AIM OF THE EXERCISE: Without the images, reproduce each line of the material exactly.

SOURCE INFORMATION:
═══
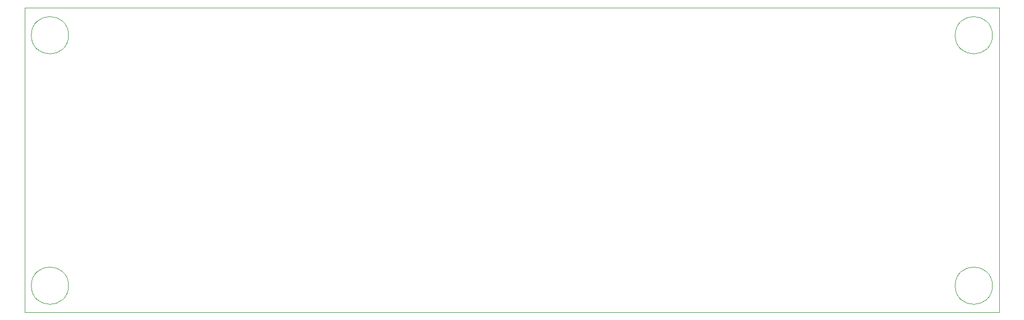
<source format=gm1>
%TF.GenerationSoftware,KiCad,Pcbnew,9.0.2*%
%TF.CreationDate,2025-08-20T17:26:38+02:00*%
%TF.ProjectId,esp32c6-charger,65737033-3263-4362-9d63-686172676572,rev?*%
%TF.SameCoordinates,Original*%
%TF.FileFunction,Profile,NP*%
%FSLAX45Y45*%
G04 Gerber Fmt 4.5, Leading zero omitted, Abs format (unit mm)*
G04 Created by KiCad (PCBNEW 9.0.2) date 2025-08-20 17:26:38*
%MOMM*%
%LPD*%
G01*
G04 APERTURE LIST*
%TA.AperFunction,Profile*%
%ADD10C,0.050000*%
%TD*%
G04 APERTURE END LIST*
D10*
X22885400Y-13563600D02*
G75*
G02*
X22273687Y-13563600I-305857J0D01*
G01*
X22273687Y-13563600D02*
G75*
G02*
X22885400Y-13563600I305856J0D01*
G01*
X23000000Y-14000000D02*
X7000000Y-14000000D01*
X22885400Y-9448800D02*
G75*
G02*
X22273687Y-9448800I-305857J0D01*
G01*
X22273687Y-9448800D02*
G75*
G02*
X22885400Y-9448800I305856J0D01*
G01*
X7722656Y-9448800D02*
G75*
G02*
X7110943Y-9448800I-305857J0D01*
G01*
X7110943Y-9448800D02*
G75*
G02*
X7722656Y-9448800I305857J0D01*
G01*
X23000000Y-9000000D02*
X23000000Y-14000000D01*
X7000000Y-9000000D02*
X7000000Y-14000000D01*
X23000000Y-9000000D02*
X7000000Y-9000000D01*
X7722656Y-13563600D02*
G75*
G02*
X7110943Y-13563600I-305857J0D01*
G01*
X7110943Y-13563600D02*
G75*
G02*
X7722656Y-13563600I305857J0D01*
G01*
M02*

</source>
═══
RESULT:
<source format=gm1>
%TF.GenerationSoftware,KiCad,Pcbnew,9.0.2*%
%TF.CreationDate,2025-08-20T17:26:38+02:00*%
%TF.ProjectId,esp32c6-charger,65737033-3263-4362-9d63-686172676572,rev?*%
%TF.SameCoordinates,Original*%
%TF.FileFunction,Profile,NP*%
%FSLAX45Y45*%
G04 Gerber Fmt 4.5, Leading zero omitted, Abs format (unit mm)*
G04 Created by KiCad (PCBNEW 9.0.2) date 2025-08-20 17:26:38*
%MOMM*%
%LPD*%
G01*
G04 APERTURE LIST*
%TA.AperFunction,Profile*%
%ADD10C,0.050000*%
%TD*%
G04 APERTURE END LIST*
D10*
X22885400Y-13563600D02*
G75*
G02*
X22273687Y-13563600I-305857J0D01*
G01*
X22273687Y-13563600D02*
G75*
G02*
X22885400Y-13563600I305856J0D01*
G01*
X23000000Y-14000000D02*
X7000000Y-14000000D01*
X22885400Y-9448800D02*
G75*
G02*
X22273687Y-9448800I-305857J0D01*
G01*
X22273687Y-9448800D02*
G75*
G02*
X22885400Y-9448800I305856J0D01*
G01*
X7722656Y-9448800D02*
G75*
G02*
X7110943Y-9448800I-305857J0D01*
G01*
X7110943Y-9448800D02*
G75*
G02*
X7722656Y-9448800I305857J0D01*
G01*
X23000000Y-9000000D02*
X23000000Y-14000000D01*
X7000000Y-9000000D02*
X7000000Y-14000000D01*
X23000000Y-9000000D02*
X7000000Y-9000000D01*
X7722656Y-13563600D02*
G75*
G02*
X7110943Y-13563600I-305857J0D01*
G01*
X7110943Y-13563600D02*
G75*
G02*
X7722656Y-13563600I305857J0D01*
G01*
M02*

</source>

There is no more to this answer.